# The task
Please copy the text of the entries word for word, from the start of the entries up to and including the line containing "A team led by", and leave the pictures out.

# Data for analysis
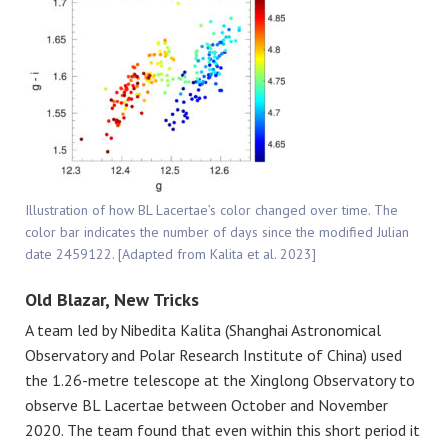
Illustration of how BL Lacertae’s color changed over time. The
color bar indicates the number of days since the modified Julian
date 2459122. [Adapted from Kalita et al. 2023]
Old Blazar, New Tricks
A team led by Nibedita Kalita (Shanghai Astronomical
Observatory and Polar Research Institute of China) used
the 1.26-metre telescope at the Xinglong Observatory to
observe BL Lacertae between October and November
2020. The team found that even within this short period it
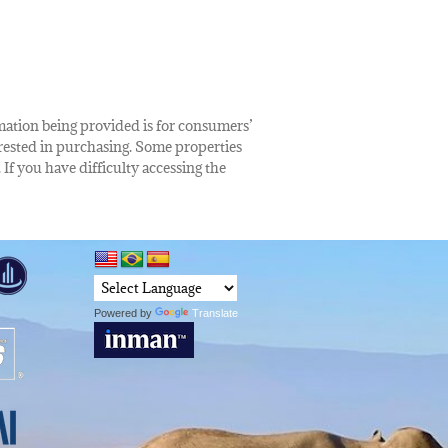
rmation being provided is for consumers’
rested in purchasing. Some properties
 If you have difficulty accessing the
Powered by
Translate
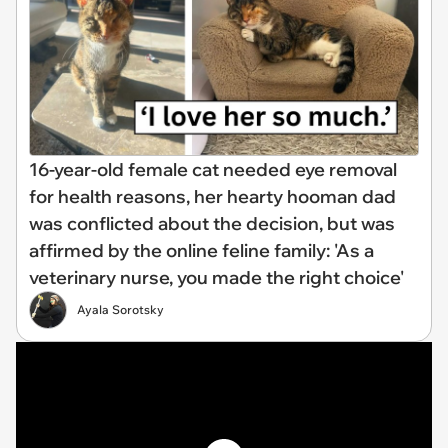
16-year-old female cat needed eye removal
for health reasons, her hearty hooman dad
was conflicted about the decision, but was
affirmed by the online feline family: 'As a
veterinary nurse, you made the right choice'
Ayala Sorotsky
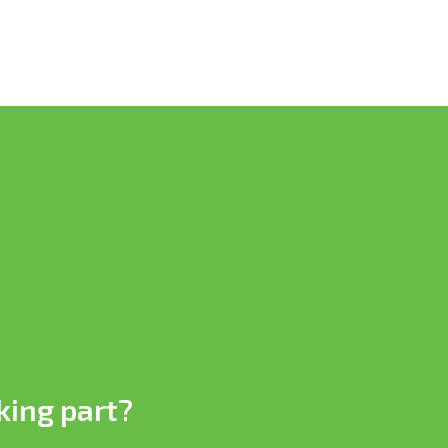
king part?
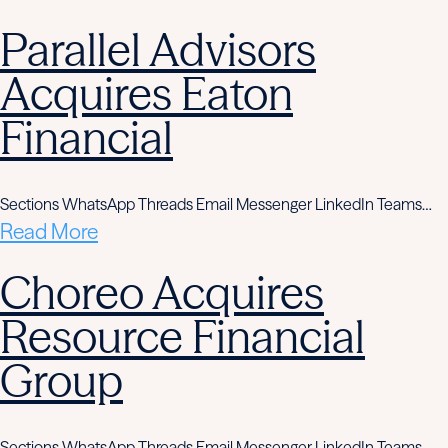
Parallel Advisors
Acquires Eaton
Financial
Sections WhatsApp Threads Email Messenger LinkedIn Teams…
Read More
Choreo Acquires
Resource Financial
Group
Sections WhatsApp Threads Email Messenger LinkedIn Teams…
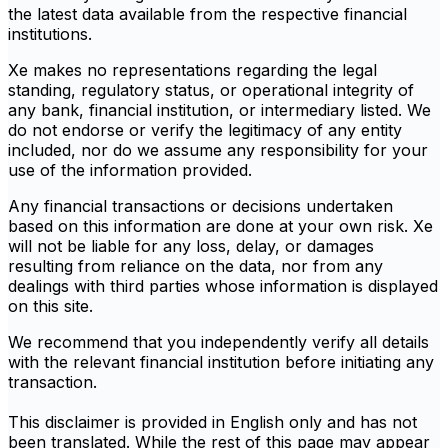
the latest data available from the respective financial
institutions.
Xe makes no representations regarding the legal
standing, regulatory status, or operational integrity of
any bank, financial institution, or intermediary listed. We
do not endorse or verify the legitimacy of any entity
included, nor do we assume any responsibility for your
use of the information provided.
Any financial transactions or decisions undertaken
based on this information are done at your own risk. Xe
will not be liable for any loss, delay, or damages
resulting from reliance on the data, nor from any
dealings with third parties whose information is displayed
on this site.
We recommend that you independently verify all details
with the relevant financial institution before initiating any
transaction.
This disclaimer is provided in English only and has not
been translated. While the rest of this page may appear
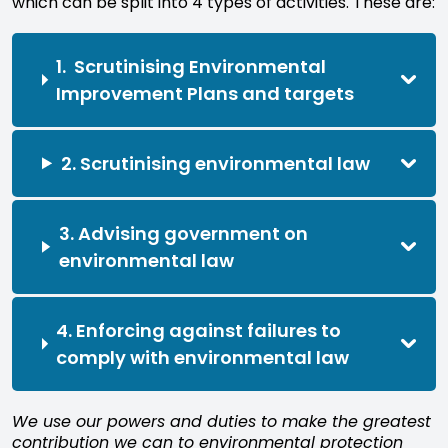
which can be split into 4 types of activities. These are:
1. Scrutinising Environmental
Improvement Plans and targets
2. Scrutinising environmental law
3. Advising government on
environmental law
4. Enforcing against failures to
comply with environmental law
We use our powers and duties to make the greatest
contribution we can to environmental protection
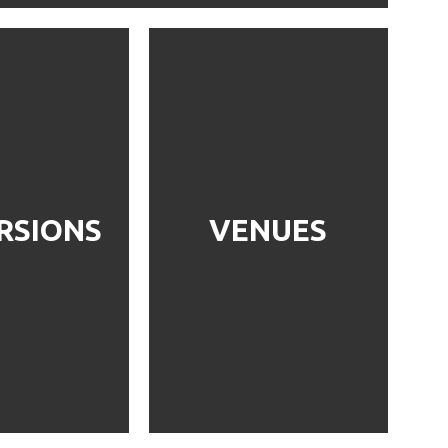
RSIONS
VENUES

# Response to this task
Illustration of how BL Lacertae’s color changed over time. The
color bar indicates the number of days since the modified Julian
date 2459122. [Adapted from Kalita et al. 2023]
Old Blazar, New Tricks
A team led by Nibedita Kalita (Shanghai Astronomical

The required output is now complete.